In 2008, while Watts was a minor, she obtained a prescription for Solodyn to treat chronic acne.  Two years later, she got a new prescription and used the drug again.  Both times, Watts ended up using the drug for 20 weeks.

According to the decision, before using the drug, Watts received two informational publications that did not disclose a link to the potential development of autoimmune disorders.

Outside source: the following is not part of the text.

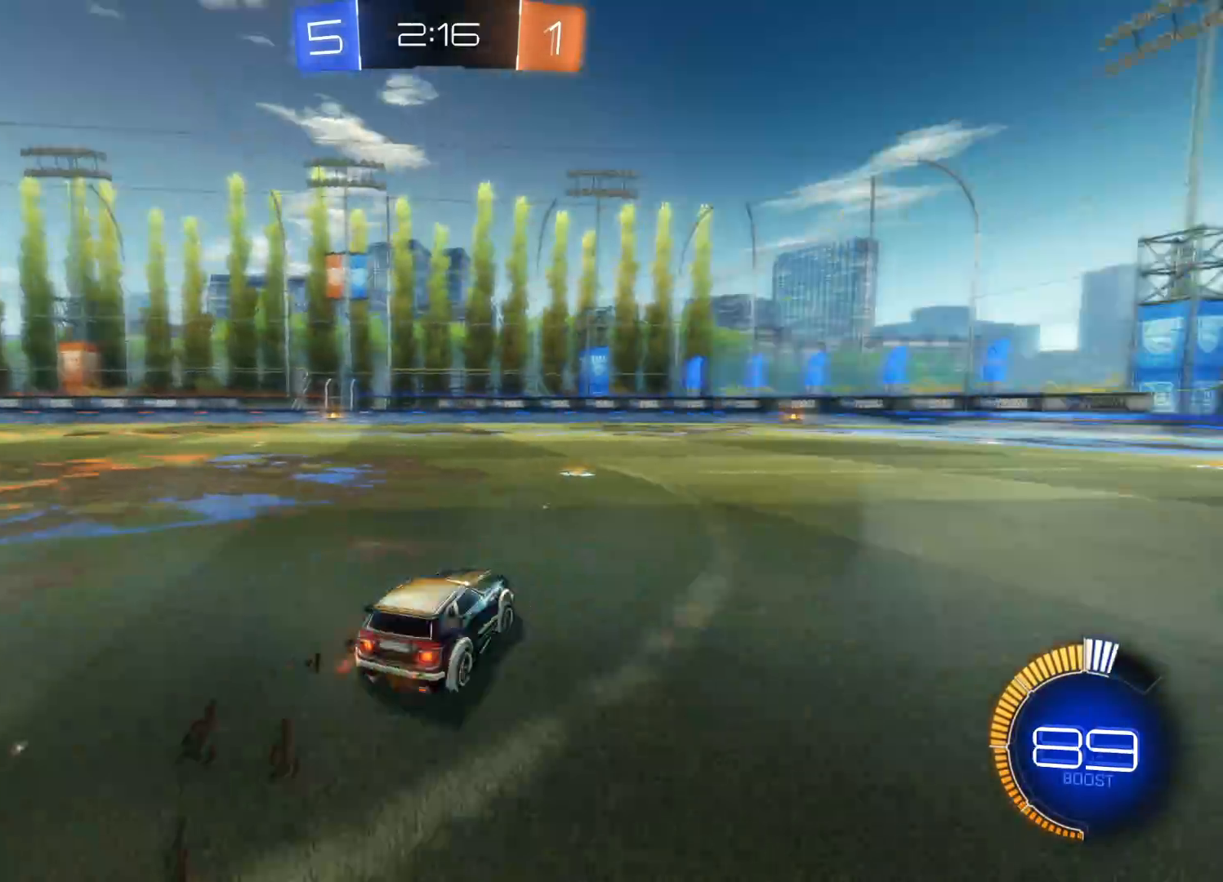
{"buttons": ["TRIANGLE", "R2"], "left_stick": "up", "right_stick": "center", "events": [[83, "CIRCLE", "up"], [100, "left_stick", "up"], [183, "CROSS", "down"], [250, "CROSS", "up"], [300, "CROSS", "down"], [416, "CROSS", "up"], [466, "TRIANGLE", "down"]]}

However, the company provided information available to the doctor that warned of lupus-like syndrome and autoimmune hepatitis from “long term” use and that doctors should tell patients of symptoms that might develop, which should cause them to stop immediately and seek medical attention.

Watts was hospitalized in late 2010 with drug-induced lupus and drug-induced hepatitis.

In a subsequent lawsuit, Watts alleged that both conditions are side effects of her using Solodyn.   Watts may suffer from lupus the rest of her life.

On appeal, the Arizona Court unanimously set aside a prior rule barring such lawsuits, which was based on the presumption that a drug company’s only obligation is to provide the full list of complications and side effects to doctors, and that patients do not need that sort of information.

Significantly, the decision expressly relies on the fact of how manufacturers now market such products directly to the public.

The decision points out that prescription medication is often advertised and sold to consumers in a manner similar to other consumer goods.

Although the author of the unanimous opinion, Judge Gemmill, acknowledged that patients still need a doctor’s prescription in order to get such drugs, he concluded that the situation is no longer the one-way discussion that it used to be (between a doctor and patient).

“Consumers discuss medications with their medical providers and may express preferences based on advertising,” concludes the decision.  Further, the decision explained that patients still have to decide whether to buy and actually use a drug — even after getting a prescription.

“As a result, consumers may be deceived through fraudulent misrepresentations in connection with the sale of prescription drugs just as in the sale of traditional consumer goods.” “Consumers are regularly presented with advertisements for medications to treat a variety of symptoms, prompting them to ask, encourage, and even pressure their medical providers to prescribe these brand-name medications,” the judge wrote.

Furthermore, internet sites and medical databases give consumers access to both manufacturer-provided and third-party information about drugs.

“A physician no longer is necessarily the consumer’s sole source of information about the effects, benefits, and risks of the medication.”

Accordingly, the Arizona Court of Appeals concluded that this means a manufacturer should not be shielded from liability.  “Otherwise a consumer may be left without recourse against a manufacturer in a situation where an adequate warning to a prescribing physician is undermined or negated by the flawed or incomplete representations of the manufacturer.”

Consequently, the Court held that Arizona’s Consumer Fraud Act provided a valid cause of action for Watts against the drug manufacturer, because Arizona law prohibits “any deception, deceptive or unfair act or practice, fraud, false promise or misrepresentation” in connection with “the sale or advertisement of any merchandise.”  In addition, the Court of Appeals revived Watt’s claim for punitive damages against the drug manufacturer.

A copy of the published decision can be viewed here.  Because the decision is published, it is considered precedent and may be cited and applied by lower trial courts.